_RECORD SET_
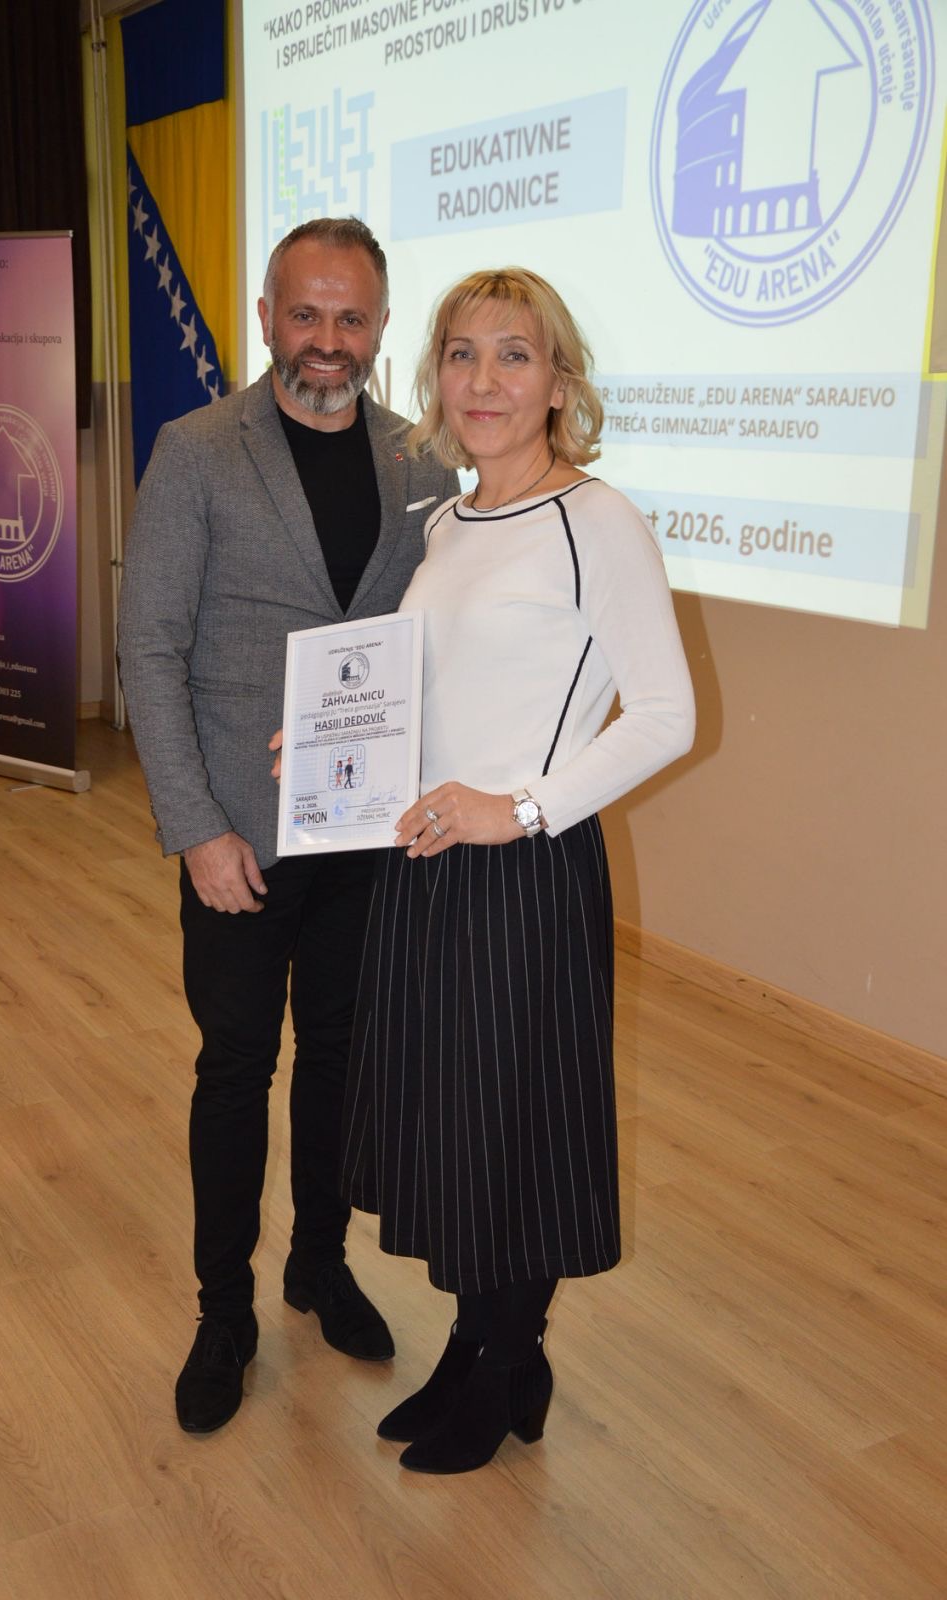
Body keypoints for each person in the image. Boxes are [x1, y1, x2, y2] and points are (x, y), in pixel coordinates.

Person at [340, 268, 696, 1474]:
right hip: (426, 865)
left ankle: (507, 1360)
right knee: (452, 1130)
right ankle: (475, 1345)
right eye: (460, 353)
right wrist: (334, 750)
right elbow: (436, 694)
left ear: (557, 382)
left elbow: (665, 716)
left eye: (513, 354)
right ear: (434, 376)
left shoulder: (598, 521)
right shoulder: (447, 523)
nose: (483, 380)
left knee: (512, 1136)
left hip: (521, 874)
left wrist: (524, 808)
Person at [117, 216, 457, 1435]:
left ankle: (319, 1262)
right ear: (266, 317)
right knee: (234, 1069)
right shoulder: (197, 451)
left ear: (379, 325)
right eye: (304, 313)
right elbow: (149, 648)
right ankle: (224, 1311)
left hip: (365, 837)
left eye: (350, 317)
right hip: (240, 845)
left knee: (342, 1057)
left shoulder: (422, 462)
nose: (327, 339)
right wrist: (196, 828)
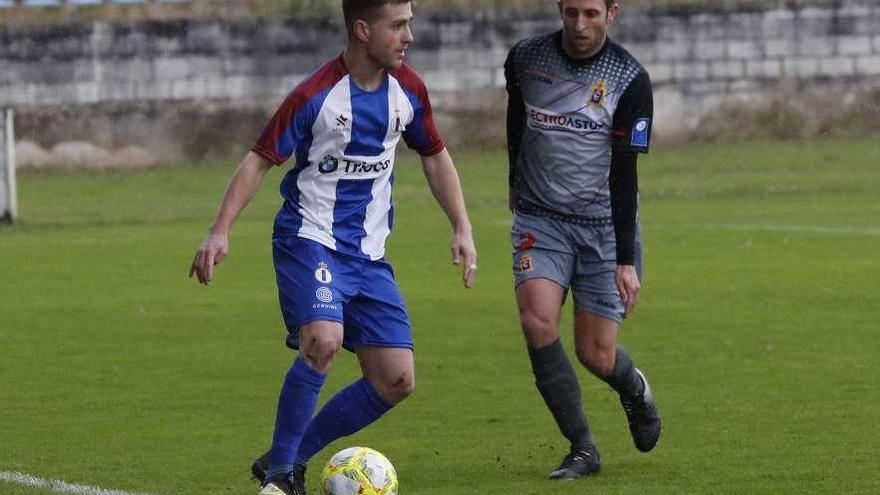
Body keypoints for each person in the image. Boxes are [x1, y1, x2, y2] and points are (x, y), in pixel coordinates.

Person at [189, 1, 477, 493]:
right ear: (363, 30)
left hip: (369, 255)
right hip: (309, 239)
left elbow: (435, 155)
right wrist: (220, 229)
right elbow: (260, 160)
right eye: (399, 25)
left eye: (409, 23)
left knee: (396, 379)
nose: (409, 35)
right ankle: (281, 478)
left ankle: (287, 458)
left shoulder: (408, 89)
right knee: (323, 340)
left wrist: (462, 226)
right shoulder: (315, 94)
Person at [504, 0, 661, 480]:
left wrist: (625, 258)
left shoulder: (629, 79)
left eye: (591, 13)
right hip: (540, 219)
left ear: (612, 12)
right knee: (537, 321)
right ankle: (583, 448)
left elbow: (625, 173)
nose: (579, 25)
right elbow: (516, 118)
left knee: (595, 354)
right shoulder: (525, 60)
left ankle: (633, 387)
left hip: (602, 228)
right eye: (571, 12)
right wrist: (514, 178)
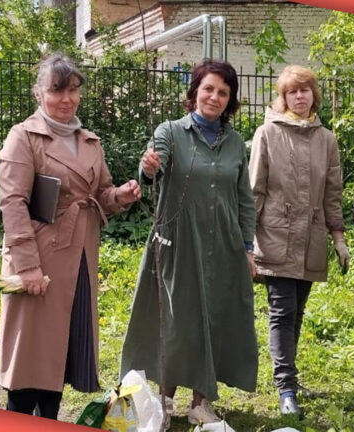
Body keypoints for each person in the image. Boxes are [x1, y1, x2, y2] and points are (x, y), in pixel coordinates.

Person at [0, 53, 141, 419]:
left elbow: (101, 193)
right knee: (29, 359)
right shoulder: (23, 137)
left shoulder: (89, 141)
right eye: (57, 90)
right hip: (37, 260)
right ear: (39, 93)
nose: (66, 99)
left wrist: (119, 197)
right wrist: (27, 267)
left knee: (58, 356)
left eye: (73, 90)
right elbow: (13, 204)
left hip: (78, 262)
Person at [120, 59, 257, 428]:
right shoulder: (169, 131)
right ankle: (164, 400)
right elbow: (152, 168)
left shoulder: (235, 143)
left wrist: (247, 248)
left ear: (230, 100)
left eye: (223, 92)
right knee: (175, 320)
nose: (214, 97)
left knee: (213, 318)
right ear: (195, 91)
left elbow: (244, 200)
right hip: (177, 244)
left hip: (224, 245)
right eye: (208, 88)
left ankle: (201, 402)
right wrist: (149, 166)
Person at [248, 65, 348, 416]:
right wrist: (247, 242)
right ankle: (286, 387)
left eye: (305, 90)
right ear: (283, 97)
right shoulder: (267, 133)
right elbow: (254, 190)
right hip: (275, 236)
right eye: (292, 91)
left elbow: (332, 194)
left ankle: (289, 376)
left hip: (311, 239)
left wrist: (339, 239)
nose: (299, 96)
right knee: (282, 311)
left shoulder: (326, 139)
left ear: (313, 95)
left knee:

_PROBLEM DESCRIPTION_
Start at the line with "right eye: (208, 88)". Give that line and every line after it again, word for word, through the last line above.

_ANSWER BELOW_
right eye: (208, 88)
left ankle: (201, 402)
right wrist: (149, 166)
Person at [248, 65, 348, 416]:
right wrist: (247, 242)
right ankle: (286, 387)
left eye: (305, 90)
right ear: (283, 97)
right shoulder: (267, 133)
right elbow: (254, 190)
right hip: (275, 236)
right eye: (292, 91)
left elbow: (332, 194)
left ankle: (289, 376)
left hip: (311, 239)
left wrist: (339, 239)
nose: (299, 96)
right knee: (282, 311)
left shoulder: (326, 139)
left ear: (313, 95)
left knee:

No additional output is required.